Für die gemeinsame Sicherheits- und Verteidigungspolitik der EU ist zurzeit ein General des neutralen Österreichs zuständig – ausgerechnet jetzt, inmitten des Ukraine-Krieges. Vor bald neun Monaten, am 16. Mai 2022, hat General Robert Brieger das Amt angetreten, er ist seither ständiger Vorsitzende des Militärausschusses der Europäischen Union (EUMC). Das Timing könnte brisanter kaum sein. Das führt – vermutlich unbeabsichtigt – ein Tweet der Deutschen Bundeswehr vor Augen, der Moskau so gar nicht gefallen dürfte.

Als neutraler Staat darf Österreich eine Konfliktpartei militärisch nicht unterstützen, auch nicht indirekt. Wie gut passt das zur Ausbildung von ukrainischen Soldaten? Diese Frage dürfte sich die Bundeswehr nicht gestellt haben. Sie twitterte nämlich hocherfreut: „Der österreichische General Brieger (Vorsitzender des Militärausschusses der EU) besucht das Special Training Command in Strausberg. Deutschland und seine Verbündeten koordinieren hier die Ausbildung der ukrainischen Soldaten. Für den Frieden in der Ukraine und in ganz Europa. Zusammen.“ Der Tweet endet mit dem Hashtag #StandWithUkraine.

Neutralität und EU-Mitgliedschaft: Ein Widerspruch?

## DATENBLOCK
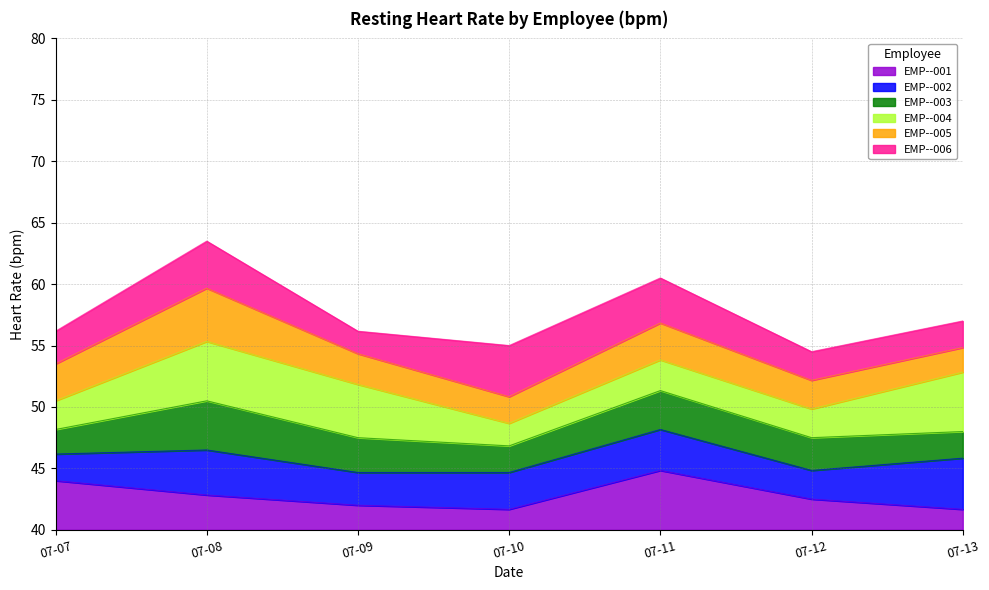

What is the spread (max minus min) of values at 2025-07-10?

15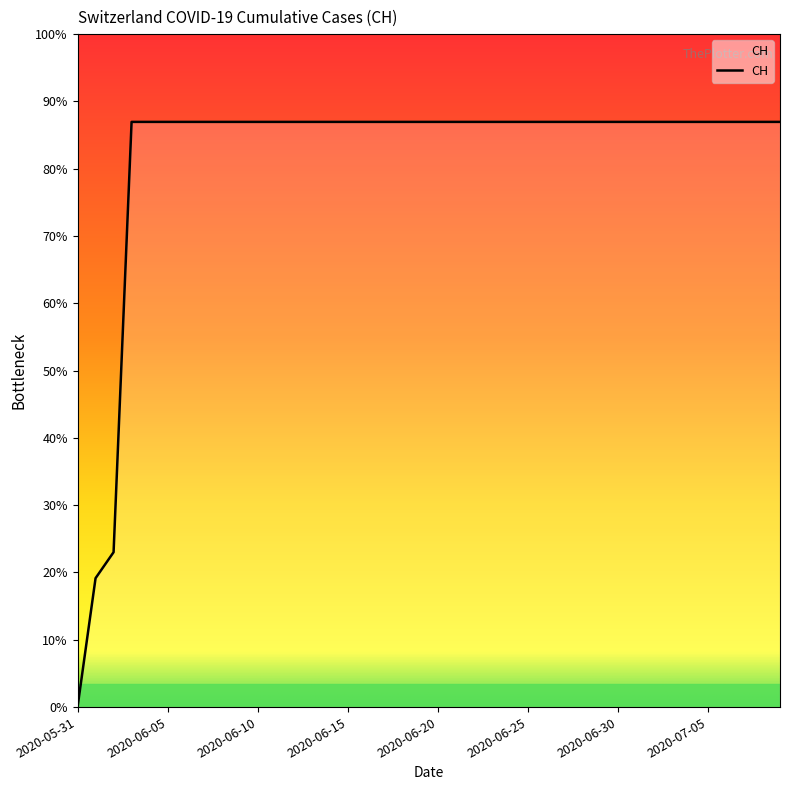

Is this an area chart (filled region under the line)?

Yes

## ANFORDERUNG 1
Beantworte zum Text über General Brieger folgende Fragen:
(a) An welchem Datum hat Robert Brieger sein Amt angetreten?
(b) In welchem Ort befindet sich das Special Training Command, das er laut Tweet besucht?
(c) Mit welchem Hashtag endet der Tweet der Bundeswehr?
## ANFORDERUNG 2
Gib aus dem Text über General Brieger den Abschnitt wortgetreu aus, beginnend bei „Als neutraler Staat“ und endend bei „EU-Mitgliedschaft: Ein Widerspruch?“.

## LÖSUNG 1
(a) Am 16. Mai 2022.
(b) In Strausberg.
(c) Mit #StandWithUkraine.

## LÖSUNG 2
Als neutraler Staat darf Österreich eine Konfliktpartei militärisch nicht unterstützen, auch nicht indirekt. Wie gut passt das zur Ausbildung von ukrainischen Soldaten? Diese Frage dürfte sich die Bundeswehr nicht gestellt haben. Sie twitterte nämlich hocherfreut: „Der österreichische General Brieger (Vorsitzender des Militärausschusses der EU) besucht das Special Training Command in Strausberg. Deutschland und seine Verbündeten koordinieren hier die Ausbildung der ukrainischen Soldaten. Für den Frieden in der Ukraine und in ganz Europa. Zusammen.“ Der Tweet endet mit dem Hashtag #StandWithUkraine.

Neutralität und EU-Mitgliedschaft: Ein Widerspruch?